Stored items from a collection:
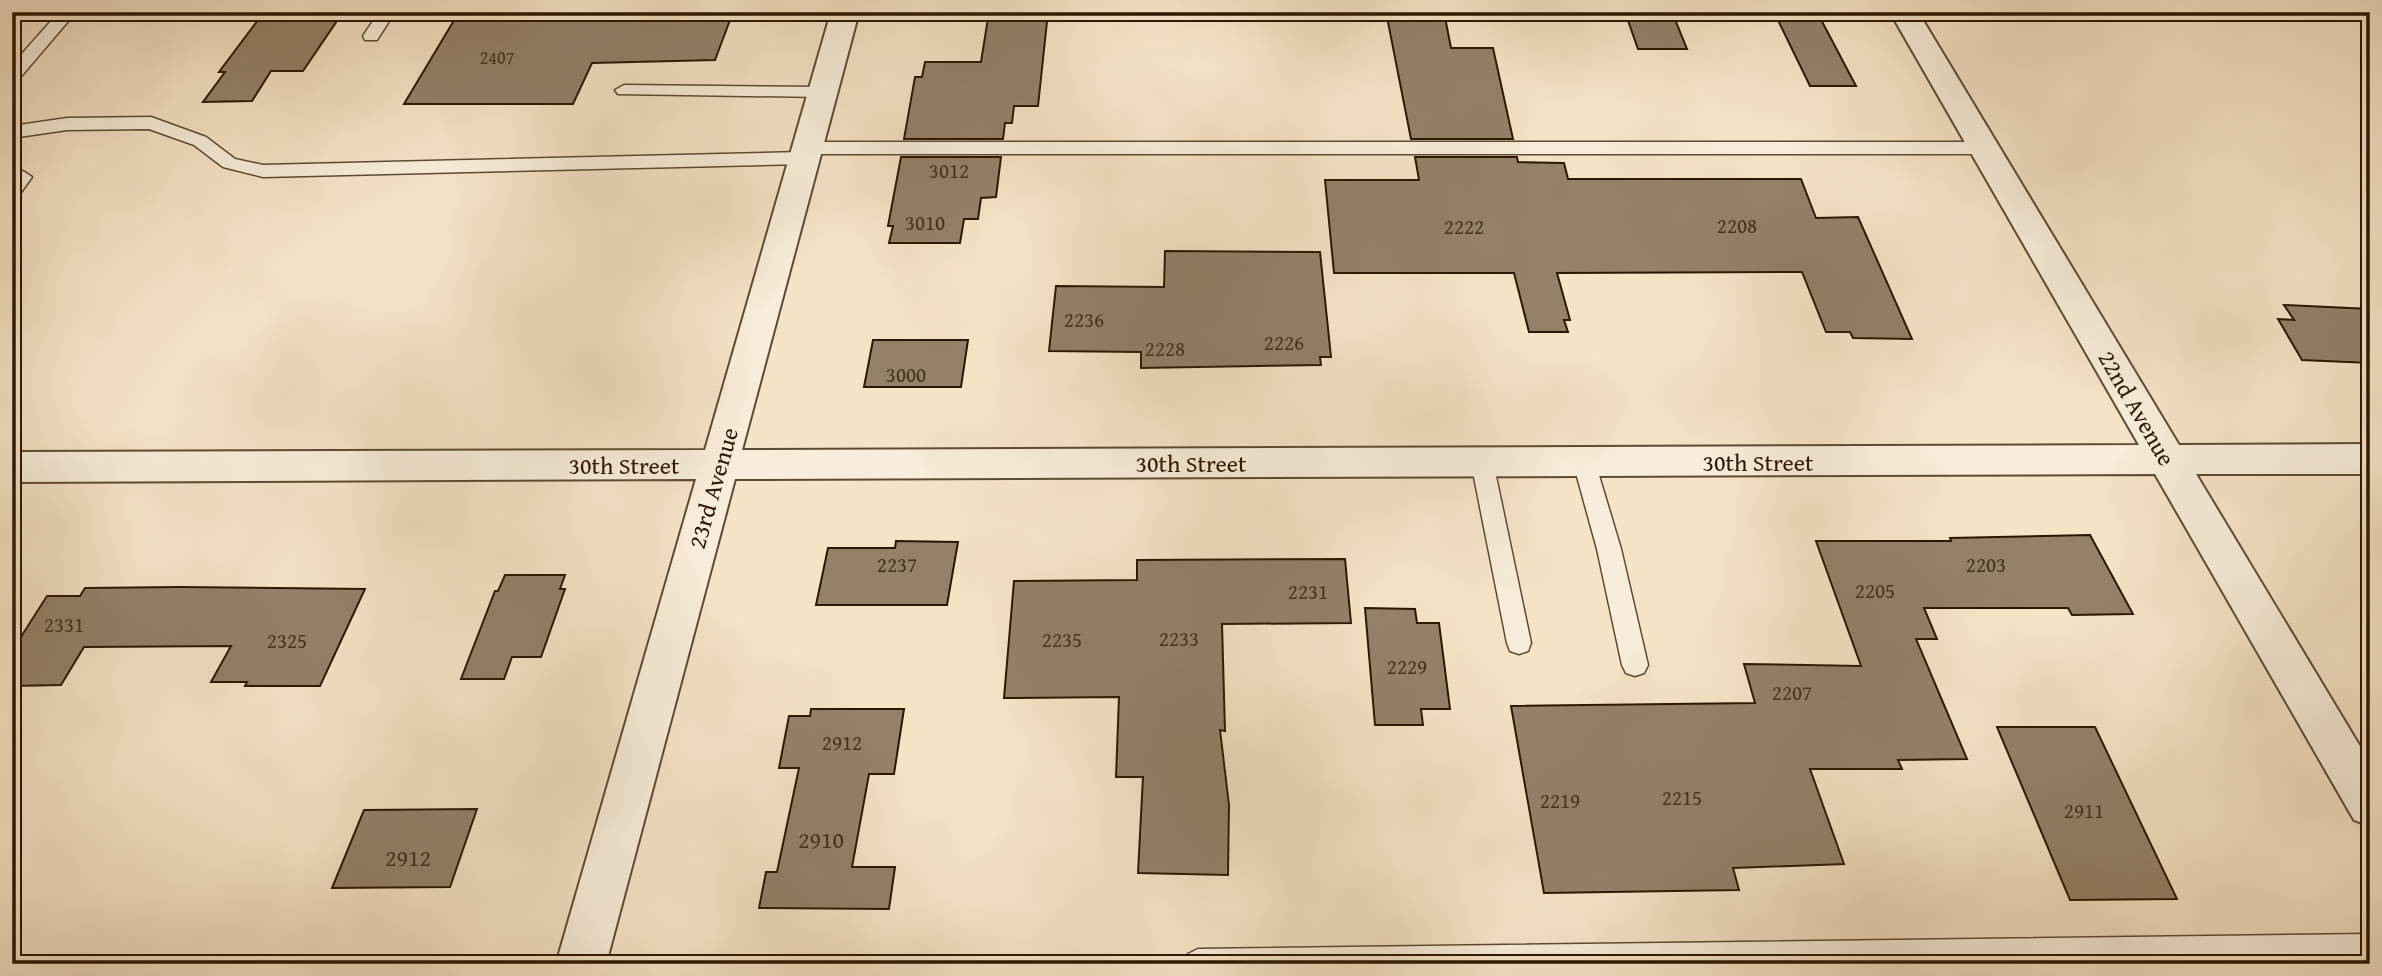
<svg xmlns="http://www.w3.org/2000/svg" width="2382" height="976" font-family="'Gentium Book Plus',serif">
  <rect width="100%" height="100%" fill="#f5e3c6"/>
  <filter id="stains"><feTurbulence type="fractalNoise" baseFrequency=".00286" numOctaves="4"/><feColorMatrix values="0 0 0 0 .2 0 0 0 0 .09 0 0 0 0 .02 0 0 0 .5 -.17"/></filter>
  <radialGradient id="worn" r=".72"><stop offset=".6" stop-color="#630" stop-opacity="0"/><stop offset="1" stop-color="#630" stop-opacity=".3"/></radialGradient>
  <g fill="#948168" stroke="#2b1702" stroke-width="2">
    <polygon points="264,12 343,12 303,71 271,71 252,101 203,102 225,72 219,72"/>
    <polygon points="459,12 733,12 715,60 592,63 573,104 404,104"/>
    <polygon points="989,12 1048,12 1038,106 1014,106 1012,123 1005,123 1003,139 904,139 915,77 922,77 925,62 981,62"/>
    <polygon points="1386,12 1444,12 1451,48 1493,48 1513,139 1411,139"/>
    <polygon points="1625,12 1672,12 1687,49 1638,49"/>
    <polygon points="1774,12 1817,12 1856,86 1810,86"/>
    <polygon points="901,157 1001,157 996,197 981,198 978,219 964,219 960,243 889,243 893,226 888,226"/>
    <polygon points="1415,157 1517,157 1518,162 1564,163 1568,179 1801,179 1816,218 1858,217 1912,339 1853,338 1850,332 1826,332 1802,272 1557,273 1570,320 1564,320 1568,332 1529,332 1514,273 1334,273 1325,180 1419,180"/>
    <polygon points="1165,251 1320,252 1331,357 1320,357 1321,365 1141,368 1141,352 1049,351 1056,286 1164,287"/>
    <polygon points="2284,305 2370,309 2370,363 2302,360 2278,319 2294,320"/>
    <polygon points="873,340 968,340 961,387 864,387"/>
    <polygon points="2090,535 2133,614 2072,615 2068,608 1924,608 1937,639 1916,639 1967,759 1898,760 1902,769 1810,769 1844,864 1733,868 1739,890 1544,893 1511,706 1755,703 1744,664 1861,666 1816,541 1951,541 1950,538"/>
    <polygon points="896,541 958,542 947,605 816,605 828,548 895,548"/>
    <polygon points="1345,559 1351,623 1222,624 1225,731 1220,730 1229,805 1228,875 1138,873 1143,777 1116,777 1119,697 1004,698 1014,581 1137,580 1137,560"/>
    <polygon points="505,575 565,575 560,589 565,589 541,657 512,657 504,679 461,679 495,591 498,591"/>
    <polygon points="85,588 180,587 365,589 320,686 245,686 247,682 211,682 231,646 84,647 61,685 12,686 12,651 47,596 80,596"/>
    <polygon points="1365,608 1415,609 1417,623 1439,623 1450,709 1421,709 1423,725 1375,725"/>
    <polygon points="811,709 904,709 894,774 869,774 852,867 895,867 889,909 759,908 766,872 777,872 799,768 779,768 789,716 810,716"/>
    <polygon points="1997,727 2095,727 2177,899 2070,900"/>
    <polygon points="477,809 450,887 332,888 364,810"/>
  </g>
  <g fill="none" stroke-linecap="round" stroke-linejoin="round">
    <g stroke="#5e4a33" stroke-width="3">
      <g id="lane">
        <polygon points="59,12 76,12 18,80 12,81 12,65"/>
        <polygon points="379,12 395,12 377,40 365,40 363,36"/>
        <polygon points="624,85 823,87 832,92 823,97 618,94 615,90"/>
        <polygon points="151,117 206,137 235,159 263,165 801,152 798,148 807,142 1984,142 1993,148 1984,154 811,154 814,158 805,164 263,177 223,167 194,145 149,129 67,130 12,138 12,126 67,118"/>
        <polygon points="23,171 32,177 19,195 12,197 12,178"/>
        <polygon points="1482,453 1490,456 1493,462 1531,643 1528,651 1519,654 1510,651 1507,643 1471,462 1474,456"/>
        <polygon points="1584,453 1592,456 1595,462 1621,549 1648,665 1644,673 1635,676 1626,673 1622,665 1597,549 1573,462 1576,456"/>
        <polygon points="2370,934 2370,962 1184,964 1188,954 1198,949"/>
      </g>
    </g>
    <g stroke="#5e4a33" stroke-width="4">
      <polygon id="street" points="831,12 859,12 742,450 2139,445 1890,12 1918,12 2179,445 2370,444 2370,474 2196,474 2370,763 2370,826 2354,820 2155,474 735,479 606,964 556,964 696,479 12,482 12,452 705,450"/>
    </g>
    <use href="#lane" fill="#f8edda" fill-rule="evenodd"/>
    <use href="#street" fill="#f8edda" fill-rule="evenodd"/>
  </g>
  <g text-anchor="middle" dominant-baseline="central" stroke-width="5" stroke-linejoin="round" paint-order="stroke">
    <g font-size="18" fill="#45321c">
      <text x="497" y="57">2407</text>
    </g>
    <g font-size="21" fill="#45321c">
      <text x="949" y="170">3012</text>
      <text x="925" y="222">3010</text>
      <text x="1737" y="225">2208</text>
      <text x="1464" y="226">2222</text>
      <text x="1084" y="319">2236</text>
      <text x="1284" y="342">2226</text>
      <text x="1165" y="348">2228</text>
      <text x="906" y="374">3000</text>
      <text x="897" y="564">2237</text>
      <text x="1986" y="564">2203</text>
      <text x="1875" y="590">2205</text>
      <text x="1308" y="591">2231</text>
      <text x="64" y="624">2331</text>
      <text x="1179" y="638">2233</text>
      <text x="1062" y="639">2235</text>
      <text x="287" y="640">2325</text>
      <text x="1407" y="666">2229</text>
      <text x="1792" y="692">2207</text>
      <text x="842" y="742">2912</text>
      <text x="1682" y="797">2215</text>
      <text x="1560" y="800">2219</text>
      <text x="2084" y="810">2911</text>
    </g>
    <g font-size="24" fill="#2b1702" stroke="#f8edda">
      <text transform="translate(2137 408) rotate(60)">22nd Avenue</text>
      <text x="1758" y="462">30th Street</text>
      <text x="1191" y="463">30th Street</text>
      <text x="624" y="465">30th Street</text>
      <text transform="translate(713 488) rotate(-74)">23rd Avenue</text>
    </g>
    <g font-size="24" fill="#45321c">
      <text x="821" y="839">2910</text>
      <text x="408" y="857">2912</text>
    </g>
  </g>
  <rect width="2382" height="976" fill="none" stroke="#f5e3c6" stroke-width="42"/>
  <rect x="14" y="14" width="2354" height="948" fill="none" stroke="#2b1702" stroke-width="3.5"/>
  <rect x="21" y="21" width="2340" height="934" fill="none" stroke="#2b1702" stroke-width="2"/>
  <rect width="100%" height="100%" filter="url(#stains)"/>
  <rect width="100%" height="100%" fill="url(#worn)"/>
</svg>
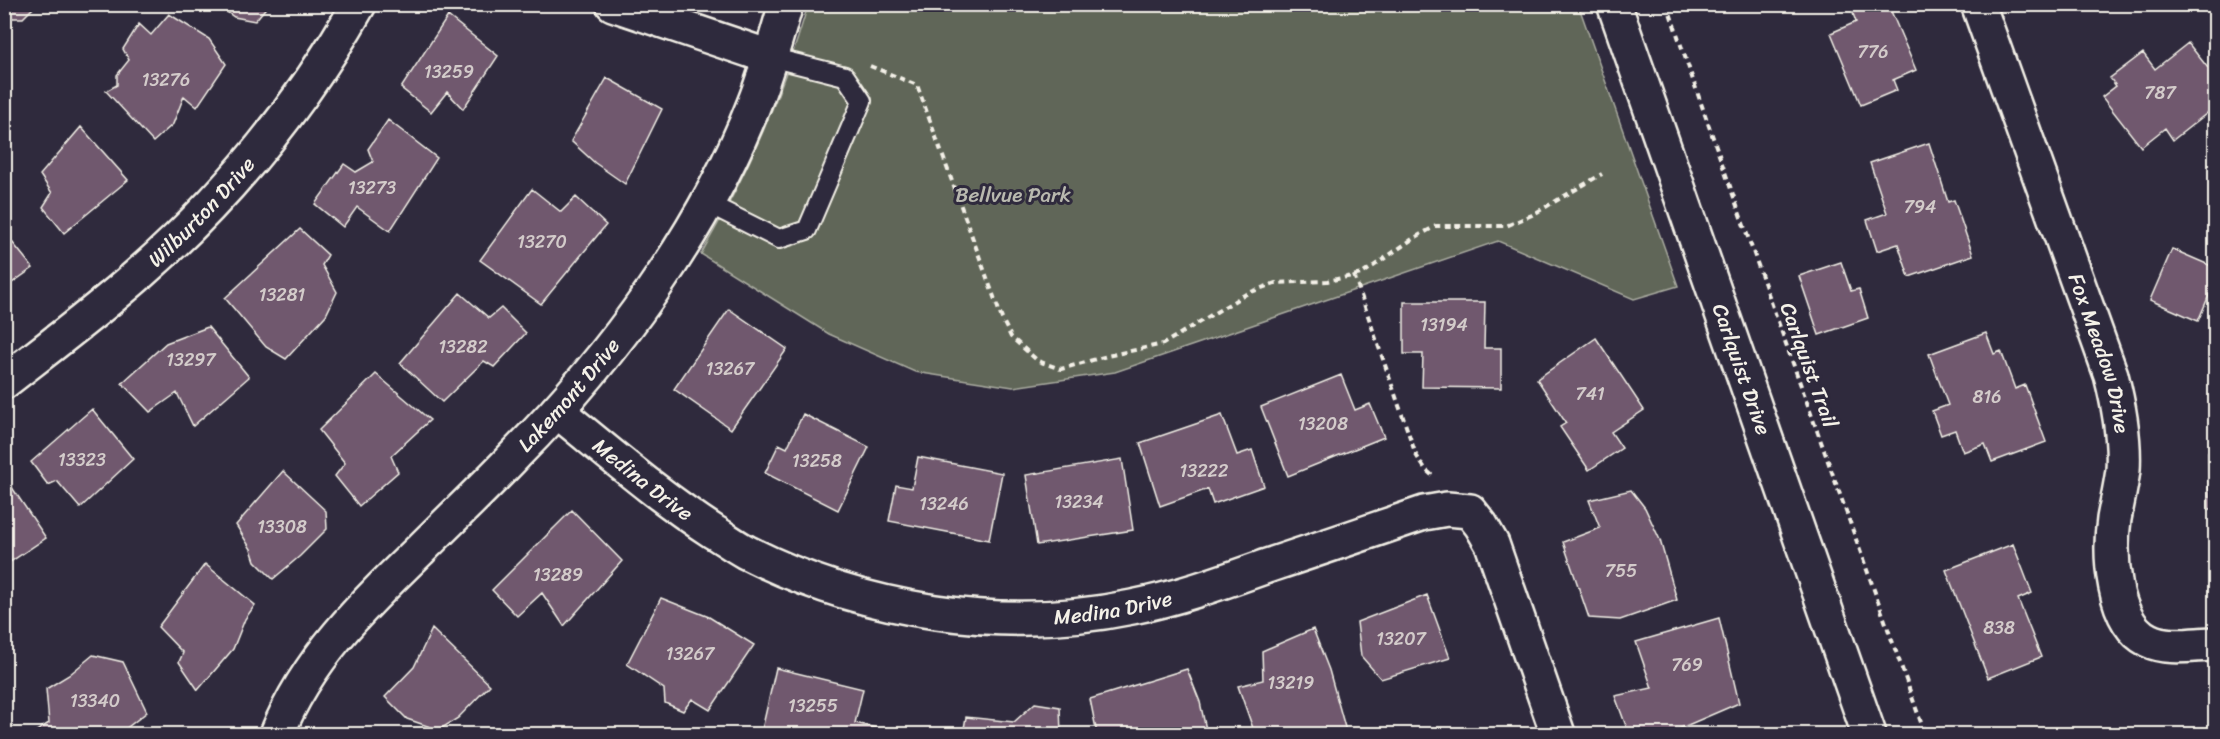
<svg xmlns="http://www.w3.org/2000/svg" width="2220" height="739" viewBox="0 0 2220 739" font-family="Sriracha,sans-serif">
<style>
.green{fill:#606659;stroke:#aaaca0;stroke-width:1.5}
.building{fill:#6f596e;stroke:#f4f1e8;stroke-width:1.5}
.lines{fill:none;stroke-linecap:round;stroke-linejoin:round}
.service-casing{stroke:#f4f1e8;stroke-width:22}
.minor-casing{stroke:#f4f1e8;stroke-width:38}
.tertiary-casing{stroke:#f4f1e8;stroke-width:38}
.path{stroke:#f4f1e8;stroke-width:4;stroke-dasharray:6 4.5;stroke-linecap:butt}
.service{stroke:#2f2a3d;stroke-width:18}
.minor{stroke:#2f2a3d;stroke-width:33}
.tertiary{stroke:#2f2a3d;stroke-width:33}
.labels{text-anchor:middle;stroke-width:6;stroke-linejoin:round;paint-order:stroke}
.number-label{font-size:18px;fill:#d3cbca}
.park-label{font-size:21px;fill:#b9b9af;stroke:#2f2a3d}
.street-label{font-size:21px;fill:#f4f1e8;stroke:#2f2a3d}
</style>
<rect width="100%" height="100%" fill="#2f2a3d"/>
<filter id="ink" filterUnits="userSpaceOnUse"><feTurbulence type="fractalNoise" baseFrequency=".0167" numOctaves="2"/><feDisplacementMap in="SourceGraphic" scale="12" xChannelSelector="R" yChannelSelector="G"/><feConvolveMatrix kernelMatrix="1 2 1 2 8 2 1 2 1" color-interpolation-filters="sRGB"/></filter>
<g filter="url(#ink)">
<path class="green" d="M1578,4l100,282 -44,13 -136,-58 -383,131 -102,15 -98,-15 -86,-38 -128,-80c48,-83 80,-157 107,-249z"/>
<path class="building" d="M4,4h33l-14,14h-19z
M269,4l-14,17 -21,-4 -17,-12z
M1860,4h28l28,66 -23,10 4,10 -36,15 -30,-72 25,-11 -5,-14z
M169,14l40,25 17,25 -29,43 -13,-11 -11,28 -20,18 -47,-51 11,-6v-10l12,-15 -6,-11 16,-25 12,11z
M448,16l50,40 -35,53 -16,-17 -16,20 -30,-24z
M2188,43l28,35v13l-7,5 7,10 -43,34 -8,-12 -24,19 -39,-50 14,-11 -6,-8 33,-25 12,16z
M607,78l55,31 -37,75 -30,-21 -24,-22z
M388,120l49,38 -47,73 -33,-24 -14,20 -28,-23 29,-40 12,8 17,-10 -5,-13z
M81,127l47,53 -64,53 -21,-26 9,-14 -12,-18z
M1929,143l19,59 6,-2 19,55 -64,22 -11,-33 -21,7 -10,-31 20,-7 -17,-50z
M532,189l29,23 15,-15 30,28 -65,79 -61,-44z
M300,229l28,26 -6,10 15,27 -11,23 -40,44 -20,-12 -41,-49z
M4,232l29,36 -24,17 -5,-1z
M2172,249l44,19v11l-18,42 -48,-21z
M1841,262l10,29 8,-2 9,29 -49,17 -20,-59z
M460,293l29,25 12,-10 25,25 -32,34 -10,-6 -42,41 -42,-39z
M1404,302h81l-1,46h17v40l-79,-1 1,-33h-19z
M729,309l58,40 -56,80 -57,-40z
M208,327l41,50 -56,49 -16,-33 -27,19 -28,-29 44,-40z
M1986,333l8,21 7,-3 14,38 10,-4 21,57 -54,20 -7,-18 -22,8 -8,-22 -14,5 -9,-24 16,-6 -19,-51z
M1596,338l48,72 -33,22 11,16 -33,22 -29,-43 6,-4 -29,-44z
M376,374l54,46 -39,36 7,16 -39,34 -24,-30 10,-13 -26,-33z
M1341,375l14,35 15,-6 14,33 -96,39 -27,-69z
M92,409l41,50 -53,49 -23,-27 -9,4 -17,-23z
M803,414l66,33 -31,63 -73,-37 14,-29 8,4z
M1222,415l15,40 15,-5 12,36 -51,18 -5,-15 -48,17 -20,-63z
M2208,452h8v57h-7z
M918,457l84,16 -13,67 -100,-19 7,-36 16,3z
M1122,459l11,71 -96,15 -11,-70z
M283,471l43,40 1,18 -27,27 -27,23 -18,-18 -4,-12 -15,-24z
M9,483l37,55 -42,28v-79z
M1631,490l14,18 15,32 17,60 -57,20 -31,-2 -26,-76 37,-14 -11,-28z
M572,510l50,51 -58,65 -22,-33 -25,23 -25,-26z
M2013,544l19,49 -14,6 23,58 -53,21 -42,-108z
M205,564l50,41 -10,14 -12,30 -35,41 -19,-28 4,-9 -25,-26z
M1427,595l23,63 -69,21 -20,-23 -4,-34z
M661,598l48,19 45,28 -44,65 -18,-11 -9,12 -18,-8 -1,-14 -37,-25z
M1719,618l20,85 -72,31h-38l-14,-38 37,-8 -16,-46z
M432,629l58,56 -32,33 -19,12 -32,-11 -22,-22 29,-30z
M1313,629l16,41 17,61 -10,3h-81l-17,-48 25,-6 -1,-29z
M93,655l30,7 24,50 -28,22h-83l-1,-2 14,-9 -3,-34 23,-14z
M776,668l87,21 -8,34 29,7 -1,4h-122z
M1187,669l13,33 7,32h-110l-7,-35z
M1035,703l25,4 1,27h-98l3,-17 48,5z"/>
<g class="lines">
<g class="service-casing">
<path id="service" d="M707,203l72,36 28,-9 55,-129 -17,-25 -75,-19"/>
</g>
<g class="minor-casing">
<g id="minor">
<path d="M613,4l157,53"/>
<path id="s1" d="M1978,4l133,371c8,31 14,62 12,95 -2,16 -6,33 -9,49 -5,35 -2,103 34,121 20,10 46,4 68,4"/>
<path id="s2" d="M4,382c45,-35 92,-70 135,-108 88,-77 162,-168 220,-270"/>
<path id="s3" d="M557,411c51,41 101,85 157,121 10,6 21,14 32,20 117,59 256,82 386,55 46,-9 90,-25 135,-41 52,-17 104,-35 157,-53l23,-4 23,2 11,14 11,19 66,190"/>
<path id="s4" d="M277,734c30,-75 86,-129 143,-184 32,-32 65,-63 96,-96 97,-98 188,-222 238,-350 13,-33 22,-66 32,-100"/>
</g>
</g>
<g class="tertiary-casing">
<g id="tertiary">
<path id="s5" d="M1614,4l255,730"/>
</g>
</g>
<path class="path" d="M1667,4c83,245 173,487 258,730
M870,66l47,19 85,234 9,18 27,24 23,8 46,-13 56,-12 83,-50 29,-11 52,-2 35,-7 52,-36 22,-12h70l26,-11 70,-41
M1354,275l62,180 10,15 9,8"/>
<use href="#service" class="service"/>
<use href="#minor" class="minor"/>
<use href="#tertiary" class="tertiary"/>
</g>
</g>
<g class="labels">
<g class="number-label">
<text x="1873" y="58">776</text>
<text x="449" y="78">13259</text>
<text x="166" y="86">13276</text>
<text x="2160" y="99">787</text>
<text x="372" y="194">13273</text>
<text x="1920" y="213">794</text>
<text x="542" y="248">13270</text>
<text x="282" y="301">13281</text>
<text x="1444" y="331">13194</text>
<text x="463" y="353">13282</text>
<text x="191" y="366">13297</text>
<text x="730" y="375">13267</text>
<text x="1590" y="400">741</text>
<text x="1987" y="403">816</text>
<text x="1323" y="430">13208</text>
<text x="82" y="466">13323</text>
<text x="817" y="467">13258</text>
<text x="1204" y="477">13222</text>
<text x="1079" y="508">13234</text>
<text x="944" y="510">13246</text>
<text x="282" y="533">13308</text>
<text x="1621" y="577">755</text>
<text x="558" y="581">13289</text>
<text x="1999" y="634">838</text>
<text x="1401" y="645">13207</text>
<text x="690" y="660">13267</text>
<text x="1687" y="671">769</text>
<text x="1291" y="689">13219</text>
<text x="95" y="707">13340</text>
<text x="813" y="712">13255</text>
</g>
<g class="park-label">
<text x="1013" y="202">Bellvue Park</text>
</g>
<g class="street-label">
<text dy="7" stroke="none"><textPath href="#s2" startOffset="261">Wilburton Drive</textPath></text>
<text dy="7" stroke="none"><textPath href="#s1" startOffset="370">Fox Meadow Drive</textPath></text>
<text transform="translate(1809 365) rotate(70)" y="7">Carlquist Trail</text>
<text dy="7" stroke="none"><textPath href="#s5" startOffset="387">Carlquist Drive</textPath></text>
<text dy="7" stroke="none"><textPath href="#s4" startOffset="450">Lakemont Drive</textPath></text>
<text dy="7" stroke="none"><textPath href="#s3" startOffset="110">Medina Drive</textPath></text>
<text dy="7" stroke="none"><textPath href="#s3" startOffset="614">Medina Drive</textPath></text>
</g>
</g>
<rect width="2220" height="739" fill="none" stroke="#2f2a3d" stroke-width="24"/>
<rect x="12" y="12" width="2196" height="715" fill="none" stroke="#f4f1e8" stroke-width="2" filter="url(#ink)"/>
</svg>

> Task details
For every line in the entries above that contains "numOctaves", add one to a count, and give that number by itself.

> Solved exercise
2